Dietary and exercise manipulation may be used to counteract these metabolic changes. Approximately 50% of horses that adhere to the dietary recommendations, and 90% of horses that adhere to both dietary and exercise recommendations, have few to no episodes of exertional rhabdomyolysis.

===Diet===
For most horses, diet has a significant impact on the degree of clinical signs. PSSM horses fed diets high in nonstructural carbohydrates (NSC), which stimulate insulin secretion, have been shown to have increased severity of rhabdomyolysis with exercise. Current recommendations for horses with PSSM include a low-starch, high-fat diet. Low-starch diets produce low blood glucose and insulin levels after eating, which may reduce the amount of glucose taken up by the muscle cells. High fat diets increase free fatty acid concentrations in the blood, which may promote the use of fat for energy (via free fatty acid oxidation) over glucose metabolism. Horses with the most severe clinical signs often show the greatest improvement on the diet.

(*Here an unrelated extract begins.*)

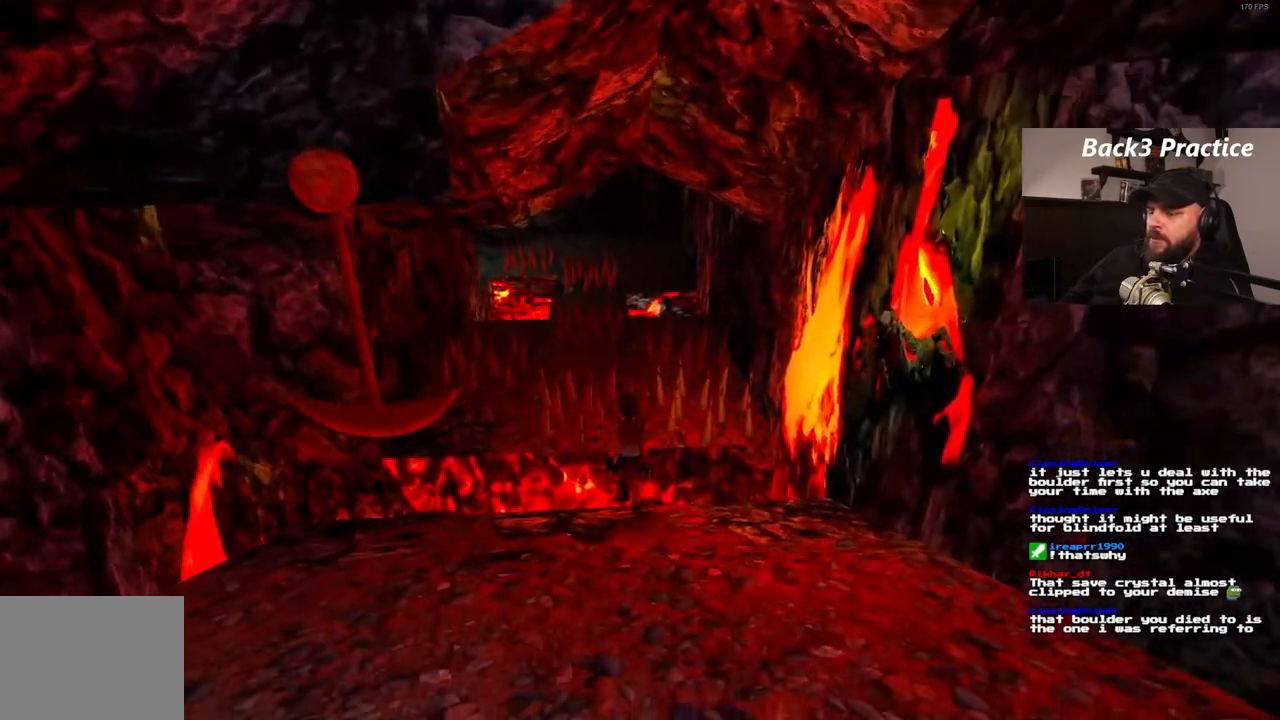
{"dt_ms": 500, "buttons": ["SQUARE", "DPAD_UP"], "left_stick": "center", "right_stick": "center", "events": [[33, "DPAD_LEFT", "down"], [83, "SQUARE", "down"], [267, "DPAD_LEFT", "up"]]}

Dietary recommendations usually include a combination of calorie restriction, reduction of daily NSC content, and an increase in dietary fat. Diet recommendations need to be balanced with the animal's body condition score and exercise level, as it may be beneficial to wait on increasing dietary fat after an obese animal has lost weight. The diet should have <10% of digestible energy coming from NSC, and 15–20% of daily digestible energy coming from fat.

===Exercise===
Horses with PSSM show fewer clinical signs if their exercise is slowly increased over time (i.e. they are slowly conditioned). Additionally, they are much more likely to develop muscle stiffness and rhabdomyolysis if they are exercised after prolonged stall rest.

Horses generally have fewer clinical signs when asked to perform short bouts of work at maximal activity level (anaerobic exercise), although they have difficulty achieving maximal speed and tire faster than unaffected horses. They have more muscle damage when asked to perform lower intensity activity over a longer period of time (aerobic activity), due to an energy deficit in the muscle.